El mobbing o acoso laboral sigue estando a la orden del día de los tribunales, encargados de fijar finalmente las indemnizaciones que los trabajadores afectados cobrarán.
En este caso, la condena tiene lugar por el acoso laboral que sufría una de las ayudantes de cocina en una residencia de ancianos por parte del responsable de cocinas durante meses comentarios vejatorios, cuestionando su trabajo y obligándolas a realizar tareas en las que su trabajo se veía condicionado, pues se veían amenazadas.
En la demanda, la trabajadora expresaba su malestar por el trato que recibían de su superior, quien también menospreciaba a varias de sus compañeras faltándolas al respeto, generando estrés en las trabajadoras provocando que estas tuvieran que haber acudido a urgencias.
La trabajadora demás ya había pedido que se iniciara el protocolo de Prevención de Acoso Laboral pero la empresa respondió de manera insuficiente, únicamente gestionó los encuentros cambiando los horarios y la manera de elaborar los menús.
Pero todo ello no fue suficiente porque meses más tarde la trabajadora presentó una segunda queja acerca de la ineficacia de las medidas, terminando la trabajadora en una situación de tal malestar que entró en una situación de incapacidad laboral.
Los demandados, la empresa y el responsable de cocinas, fueron condenados al pago de 30.000 a la trabajadora.
En el ámbito político, el alcalde de Orense se vio condenado al pago de la misma cantidad de dinero al interventor municipal, que fue cesado en una actuación que el magistrado considera mobbing laboral.
Un profesor de Derecho señala que la cuantía puede que sea excesiva, pero, teniendo en cuenta diferentes factores como la comisión de un delito como es el mobbing que provoca daños psíquicos en el trabajador, como ha sido en este caso que la trabajadora deja ver su malestar mental por los estados de ansiedad.

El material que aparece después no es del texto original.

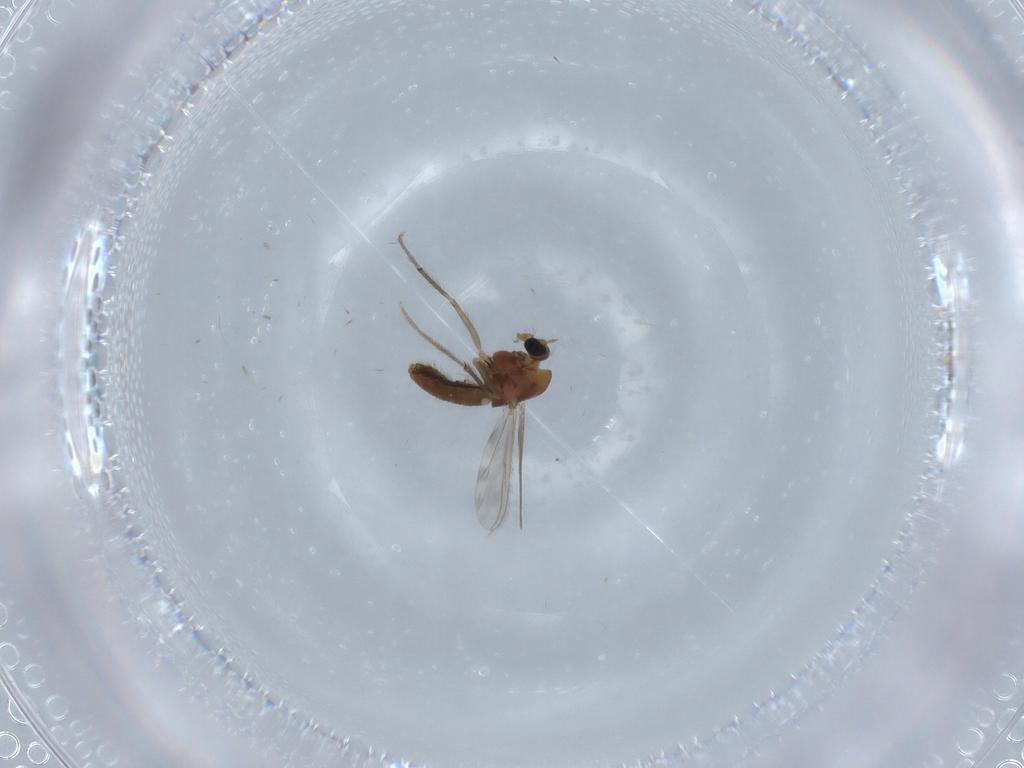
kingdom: Animalia
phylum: Arthropoda
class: Insecta
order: Diptera
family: Chironomidae
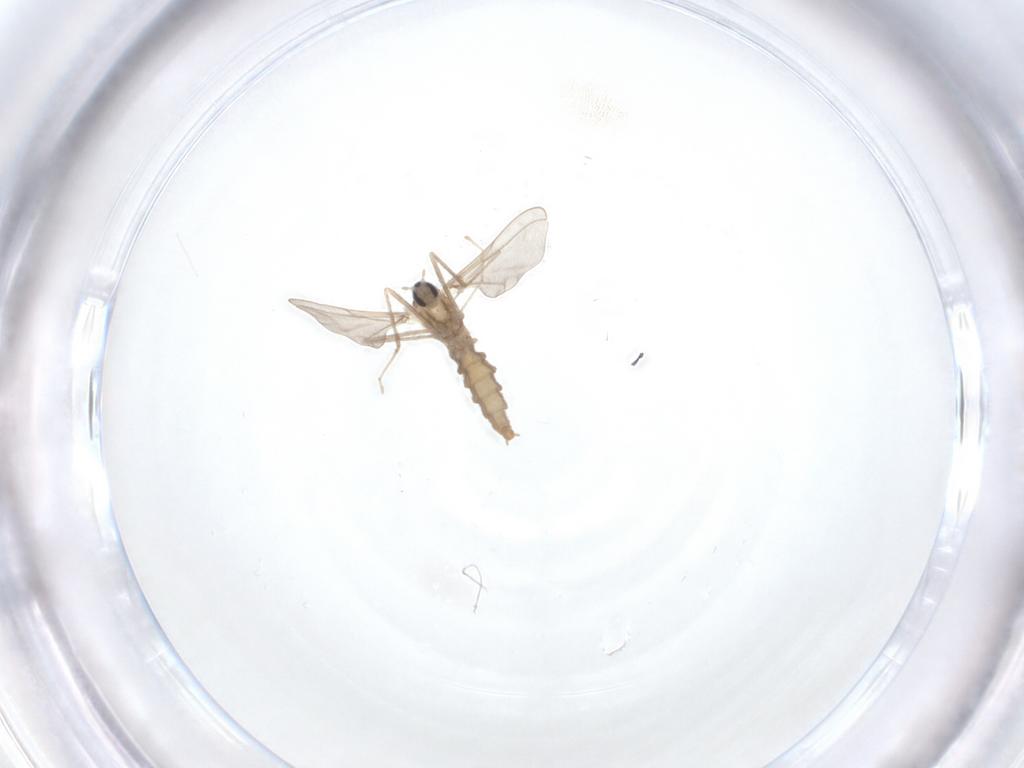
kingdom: Animalia
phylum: Arthropoda
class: Insecta
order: Diptera
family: Cecidomyiidae
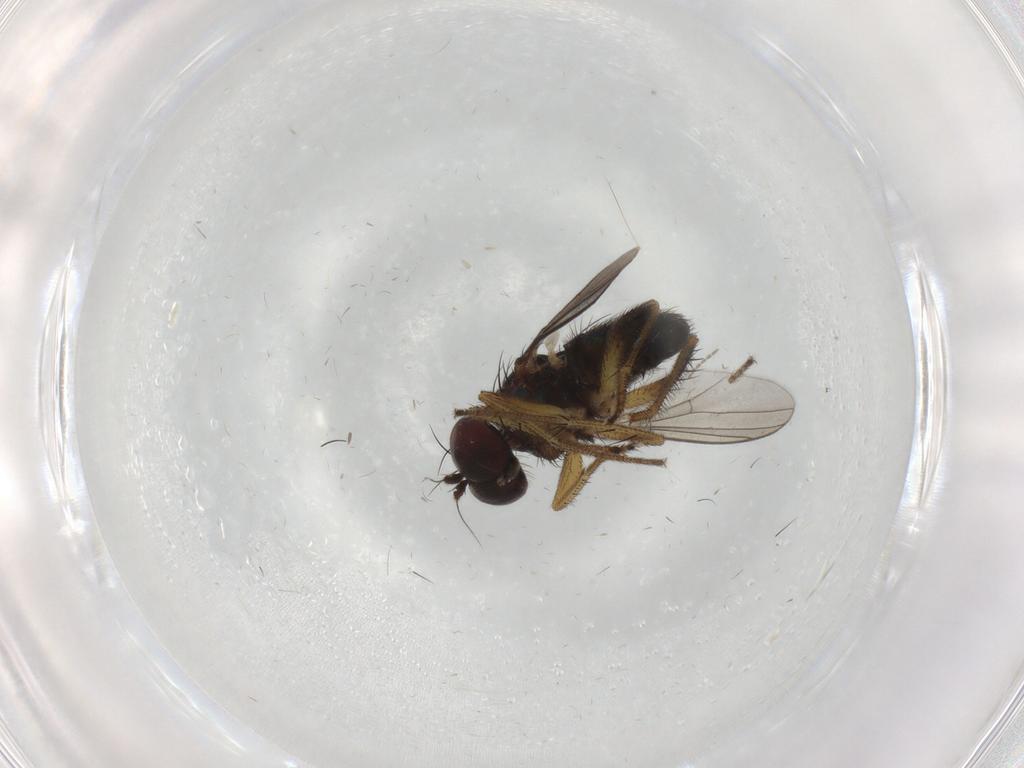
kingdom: Animalia
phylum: Arthropoda
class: Insecta
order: Diptera
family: Dolichopodidae
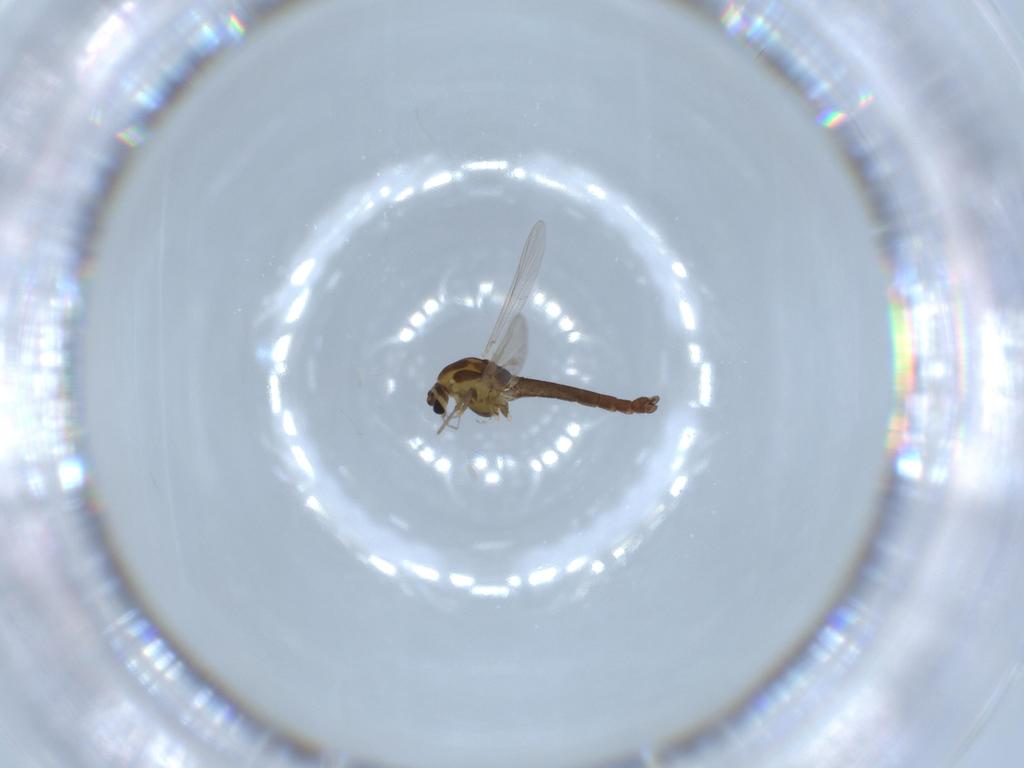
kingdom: Animalia
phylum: Arthropoda
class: Insecta
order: Diptera
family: Chironomidae
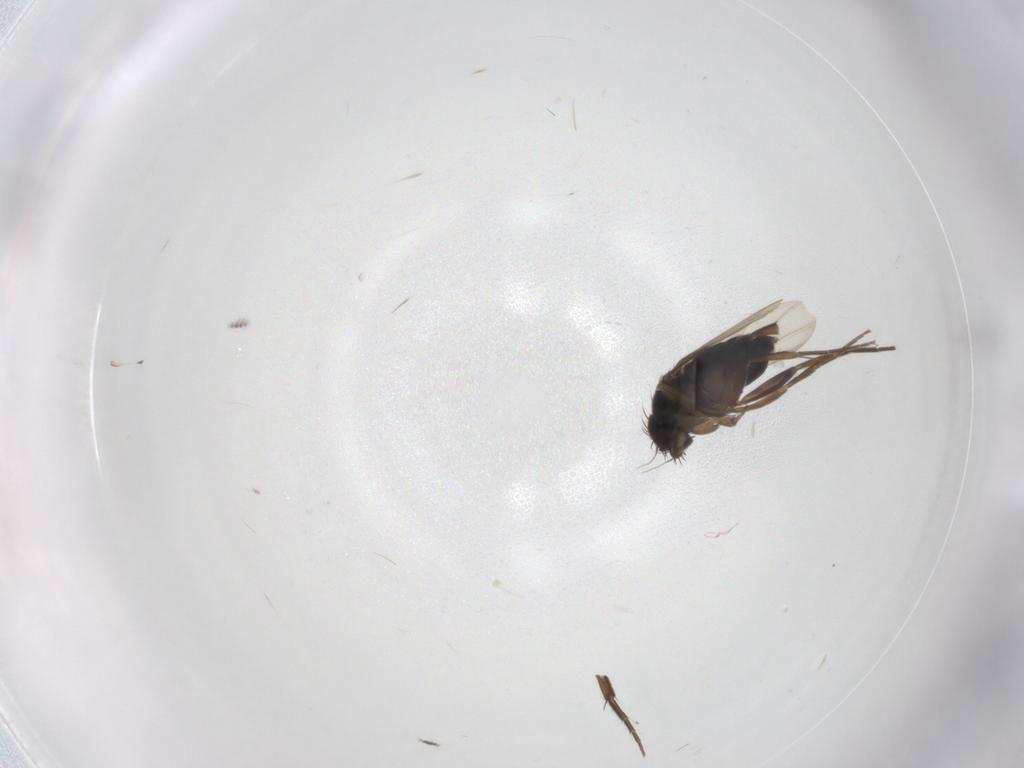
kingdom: Animalia
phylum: Arthropoda
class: Insecta
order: Diptera
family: Phoridae
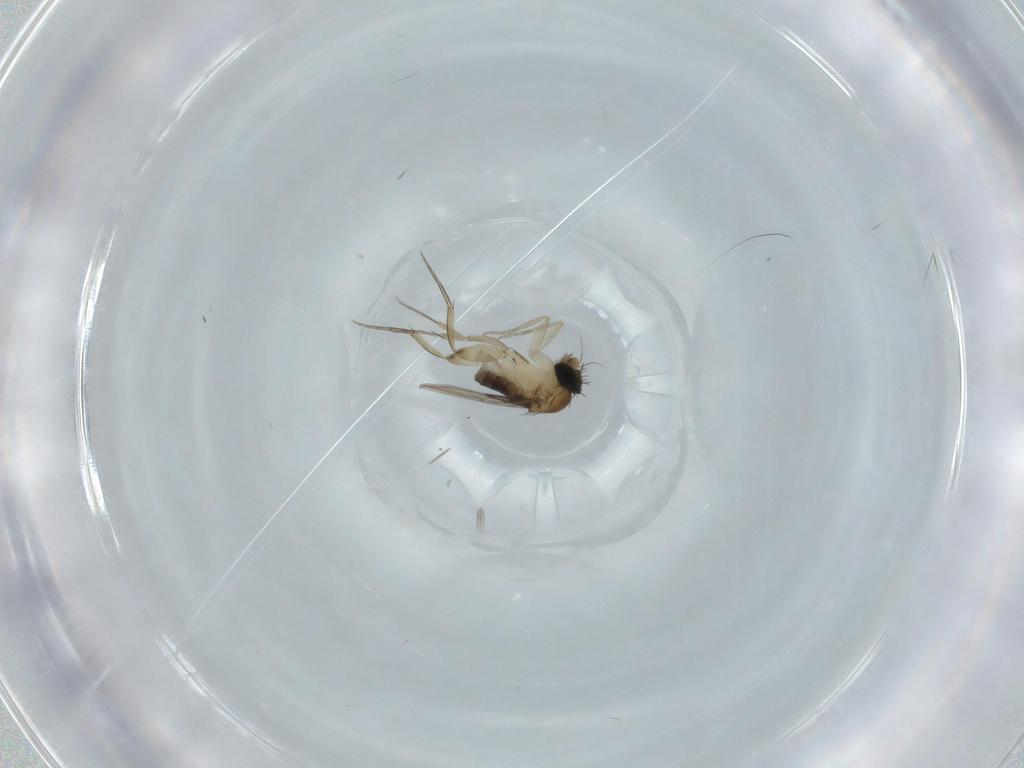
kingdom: Animalia
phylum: Arthropoda
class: Insecta
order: Diptera
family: Phoridae
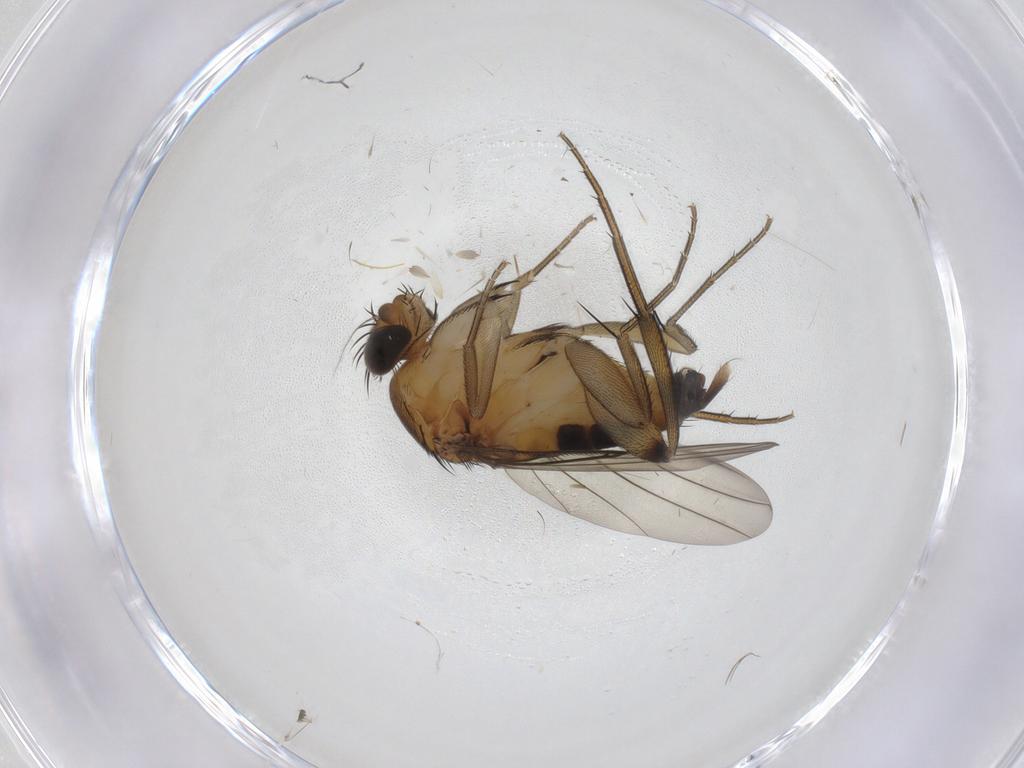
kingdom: Animalia
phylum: Arthropoda
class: Insecta
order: Diptera
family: Phoridae
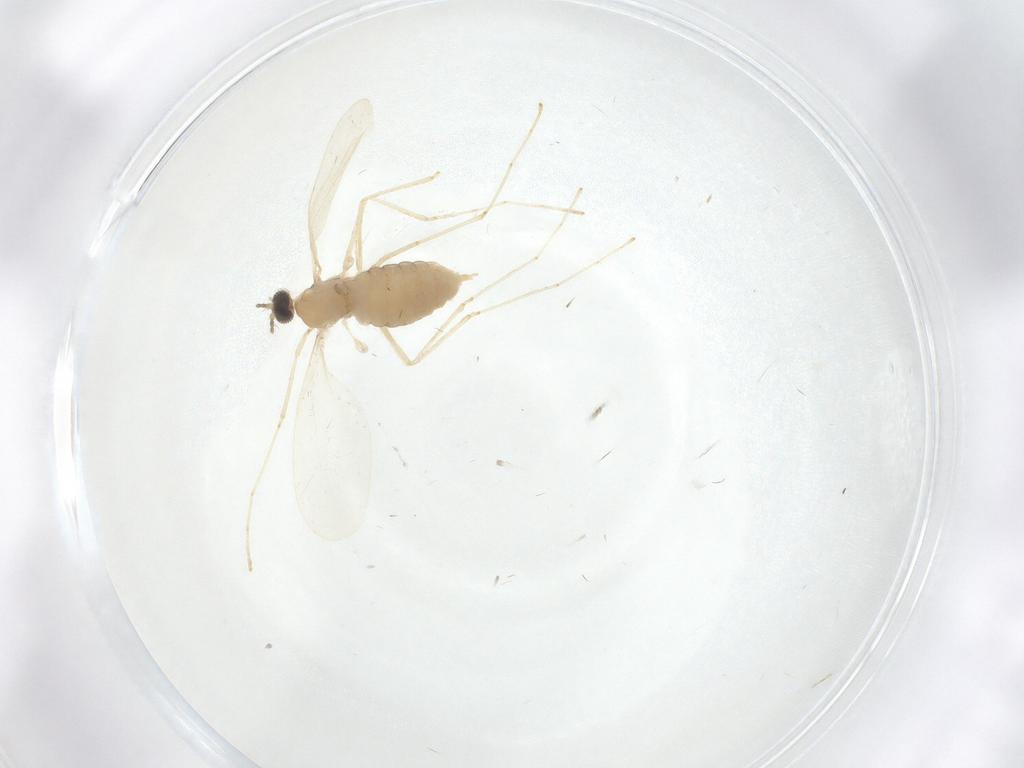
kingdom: Animalia
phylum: Arthropoda
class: Insecta
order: Diptera
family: Cecidomyiidae
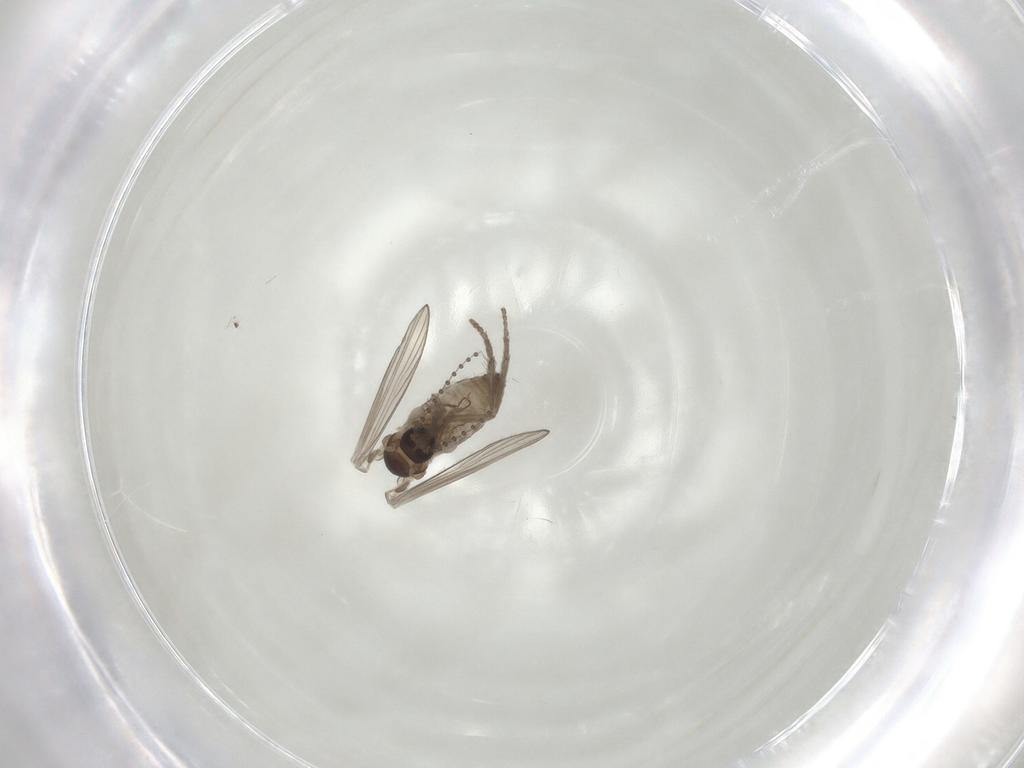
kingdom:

Además, las medidas que tomó la empresa no sirvieron de prevención contra el acoso.
La cantidad no es una habitual, pero en el caso de indemnizaciones de acoso laboral es habitual que varíen debido a las circunstancias y factores de cada caso, como puede ser la antigüedad, la duración de la vulneración, la intensidad del daño, las consecuencias personales y sociales, reincidencia y el contexto de los hechos.
El tribunal superior analizó las obligaciones de la empresa en materia de prevención de riesgos laborales, tal como establece el artículo 16.2 de la Ley de Prevención de Riesgos Laborales (LPRL).
La ley dice que si se produce un daño a la salud de los trabajadores o se detectan indicios de insuficiencia en las medidas preventivas, el empresario debe investigar para identificar las causas.
Aunque la empresa activó el protocolo de acoso, esto no fue suficiente para cumplir con sus obligaciones preventivas si las medidas resultaron insuficientes y la empresa actuó con pasividad. En este caso concreto, la indemnización solicitada en demanda y reconocida en la sentencia se encuentra dentro del nivel medio de la horquilla prevista en el grado máximo según la Ley sobre Infracciones y Sanciones en el Orden Social.